The distributed file system consists of the client and the server as primary components. The client is allowed to add a file, and query for a file from the filesystem to begin with. The server consists of 3 components
The client first establishes a TCP connection to the Auth server to obtain a JWT token. Subsequent requests from the client consist of JWT token issued to it, and the rest of the components validate the authenticity of the token along with the bearer and issuer of the token.
The metadata server is the primary server of the backend. It is responsible for receiving the client requests and directing the client to reach out to individual data servers for the file operations. The metadata server runs a discovery endpoint for the other data servers to discover the cluster and publish it's data endpoint. The discovery server upon receiving a JOIN request from a data server, adds it to a KeyRing (implemented as a Binary Search Tree) and forms the cluster. The metadata server is now able to route client requests to the data server.
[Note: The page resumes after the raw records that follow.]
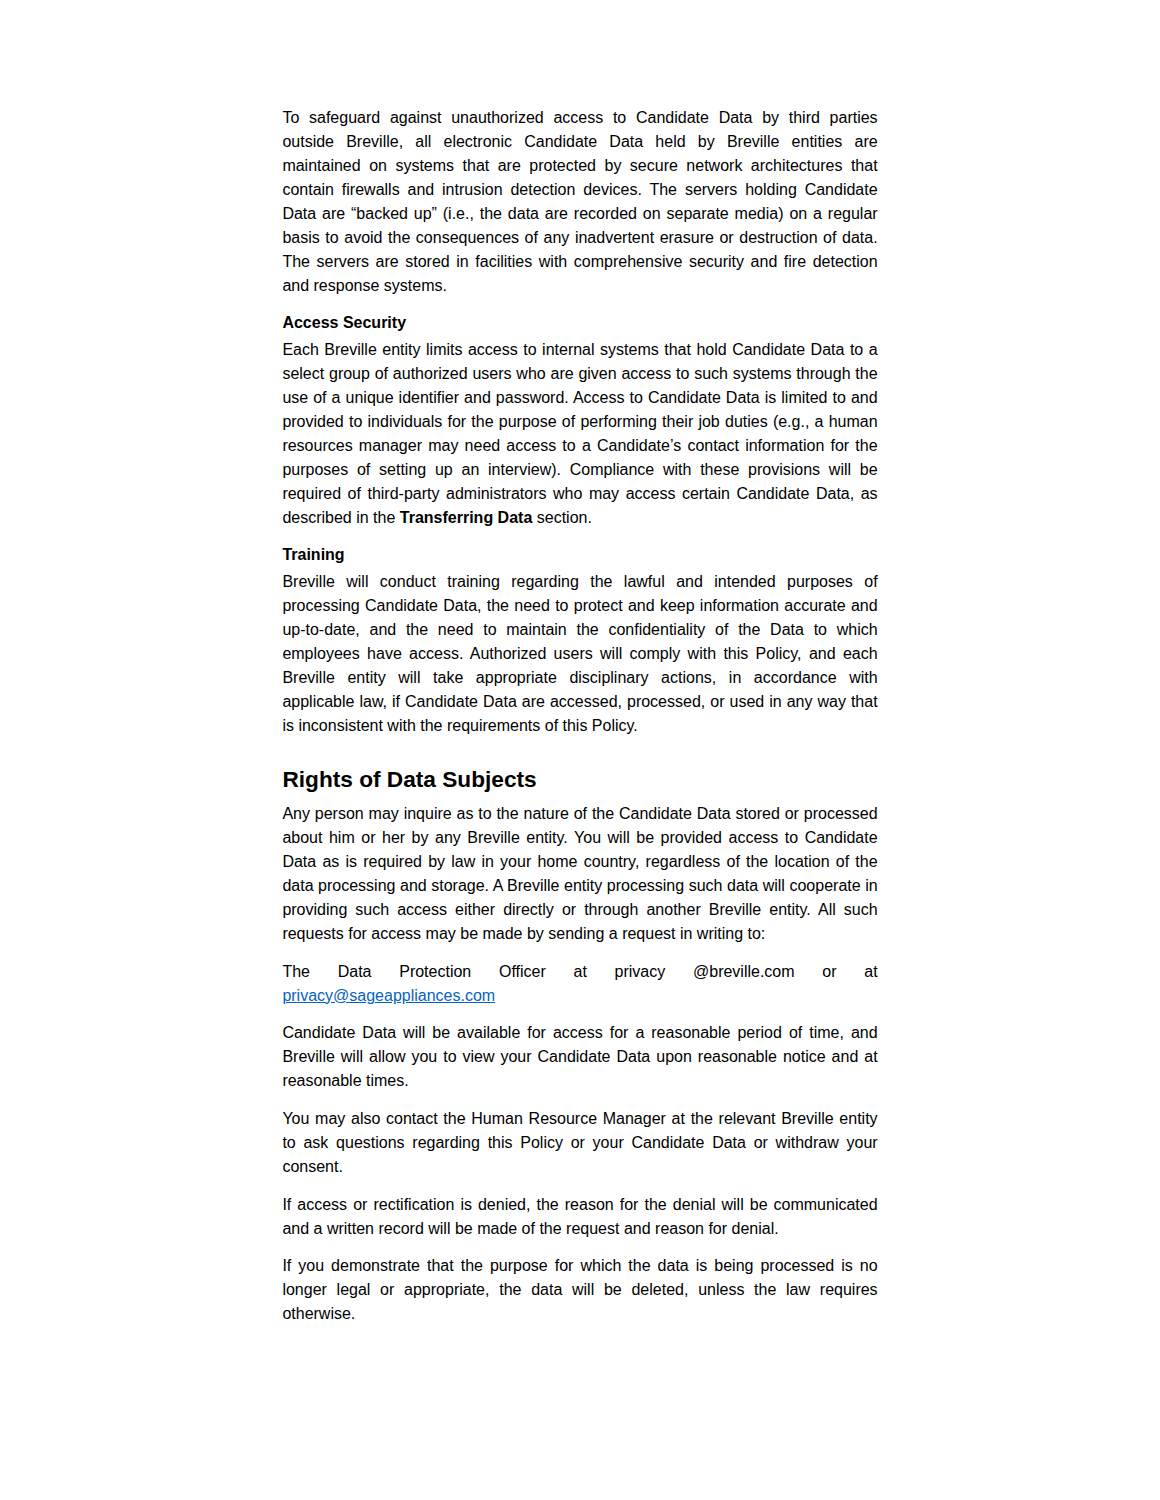To safeguard against unauthorized access to Candidate Data by third parties outside Breville, all electronic Candidate Data held by Breville entities are maintained on systems that are protected by secure network architectures that contain firewalls and intrusion detection devices. The servers holding Candidate Data are “backed up” (i.e., the data are recorded on separate media) on a regular basis to avoid the consequences of any inadvertent erasure or destruction of data. The servers are stored in facilities with comprehensive security and fire detection and response systems.
Access Security
Each Breville entity limits access to internal systems that hold Candidate Data to a select group of authorized users who are given access to such systems through the use of a unique identifier and password. Access to Candidate Data is limited to and provided to individuals for the purpose of performing their job duties (e.g., a human resources manager may need access to a Candidate’s contact information for the purposes of setting up an interview). Compliance with these provisions will be required of third-party administrators who may access certain Candidate Data, as described in the Transferring Data section.
Training
Breville will conduct training regarding the lawful and intended purposes of processing Candidate Data, the need to protect and keep information accurate and up-to-date, and the need to maintain the confidentiality of the Data to which employees have access. Authorized users will comply with this Policy, and each Breville entity will take appropriate disciplinary actions, in accordance with applicable law, if Candidate Data are accessed, processed, or used in any way that is inconsistent with the requirements of this Policy.
Rights of Data Subjects
Any person may inquire as to the nature of the Candidate Data stored or processed about him or her by any Breville entity. You will be provided access to Candidate Data as is required by law in your home country, regardless of the location of the data processing and storage. A Breville entity processing such data will cooperate in providing such access either directly or through another Breville entity. All such requests for access may be made by sending a request in writing to:
The Data Protection Officer at privacy @breville.com or at privacy@sageappliances.com
Candidate Data will be available for access for a reasonable period of time, and Breville will allow you to view your Candidate Data upon reasonable notice and at reasonable times.
You may also contact the Human Resource Manager at the relevant Breville entity to ask questions regarding this Policy or your Candidate Data or withdraw your consent.
If access or rectification is denied, the reason for the denial will be communicated and a written record will be made of the request and reason for denial.
If you demonstrate that the purpose for which the data is being processed is no longer legal or appropriate, the data will be deleted, unless the law requires otherwise.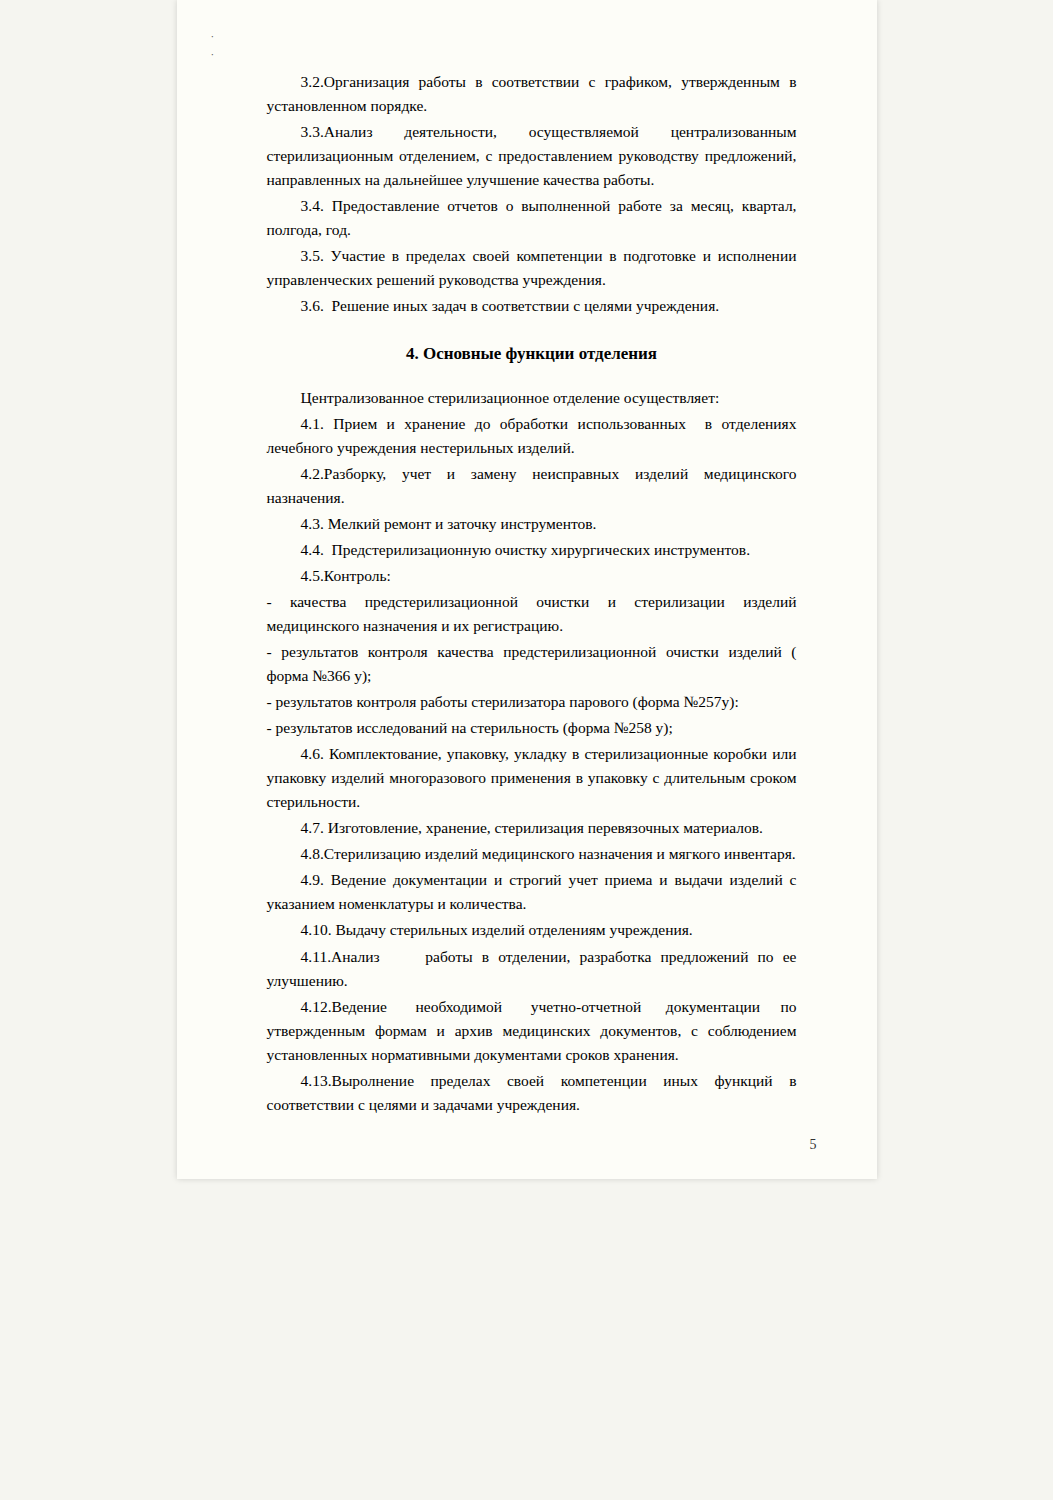·
·
3.2.Организация работы в соответствии с графиком, утвержденным в установленном порядке.
3.3.Анализ деятельности, осуществляемой централизованным стерилизационным отделением, с предоставлением руководству предложений, направленных на дальнейшее улучшение качества работы.
3.4. Предоставление отчетов о выполненной работе за месяц, квартал, полгода, год.
3.5. Участие в пределах своей компетенции в подготовке и исполнении управленческих решений руководства учреждения.
3.6. Решение иных задач в соответствии с целями учреждения.
4. Основные функции отделения
Централизованное стерилизационное отделение осуществляет:
4.1. Прием и хранение до обработки использованных в отделениях лечебного учреждения нестерильных изделий.
4.2.Разборку, учет и замену неисправных изделий медицинского назначения.
4.3. Мелкий ремонт и заточку инструментов.
4.4. Предстерилизационную очистку хирургических инструментов.
4.5.Контроль:
- качества предстерилизационной очистки и стерилизации изделий медицинского назначения и их регистрацию.
- результатов контроля качества предстерилизационной очистки изделий ( форма №366 у);
- результатов контроля работы стерилизатора парового (форма №257у):
- результатов исследований на стерильность (форма №258 у);
4.6. Комплектование, упаковку, укладку в стерилизационные коробки или упаковку изделий многоразового применения в упаковку с длительным сроком стерильности.
4.7. Изготовление, хранение, стерилизация перевязочных материалов.
4.8.Стерилизацию изделий медицинского назначения и мягкого инвентаря.
4.9. Ведение документации и строгий учет приема и выдачи изделий с указанием номенклатуры и количества.
4.10. Выдачу стерильных изделий отделениям учреждения.
4.11.Анализ работы в отделении, разработка предложений по ее улучшению.
4.12.Ведение необходимой учетно-отчетной документации по утвержденным формам и архив медицинских документов, с соблюдением установленных нормативными документами сроков хранения.
4.13.Выролнение пределах своей компетенции иных функций в соответствии с целями и задачами учреждения.
5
Each data server sends a heartbeat on a UDP socket to the discovery server to notify that it is alive and healthy. This is part of the discover protocol which enables the nodes to be part of the cluster. Upon a missing heartbeat in two successive intervals, the metadata server evicts the data server from the KeyRing and issues an eviction policy as a failover mechanism. All blocks of data stored on the node are replicated across other nodes to ensure the replication factor
The data server is responsible for storing the files physically on their local filesystem. Each data server is collectively responsible for providing the file namespace for each client that connects to the system. The files are stored in a flat hierarchy identified by a file UUID, which is maintained unique across clients. Fo every block of data (~anywhere between 100KB to 10MB, which also depends on the number of blocks for any given file), there is a primary block node that owns the data. This node is responsible for replicating this block across other nodes using a P2P protocol.
The distributed client is allowed to issue GET and PUT requests to the filesystem. Each authorized client is allowed to issue these requests upon successful authentication with the server. The client first issues a PUT request to the metadata server, which replies back with the locations of blocks for the file. Subsequently, the client parallely issues a PUT request to the data servers to store the copies of each block in their file system. Similarly, for each GET request, the client asks the location of blocks for the file from the metadata server. After this the client is able to independently request the file blocks and assemble itself to receive the file from the respective data servers
Run make
inside the client directory and start the client providing the path to the config file
Run make
inside the file, node and auth directories inside the server path to launch the instances of the authorization, metadata and the data servers. Each will open port/s for the connections to the other components.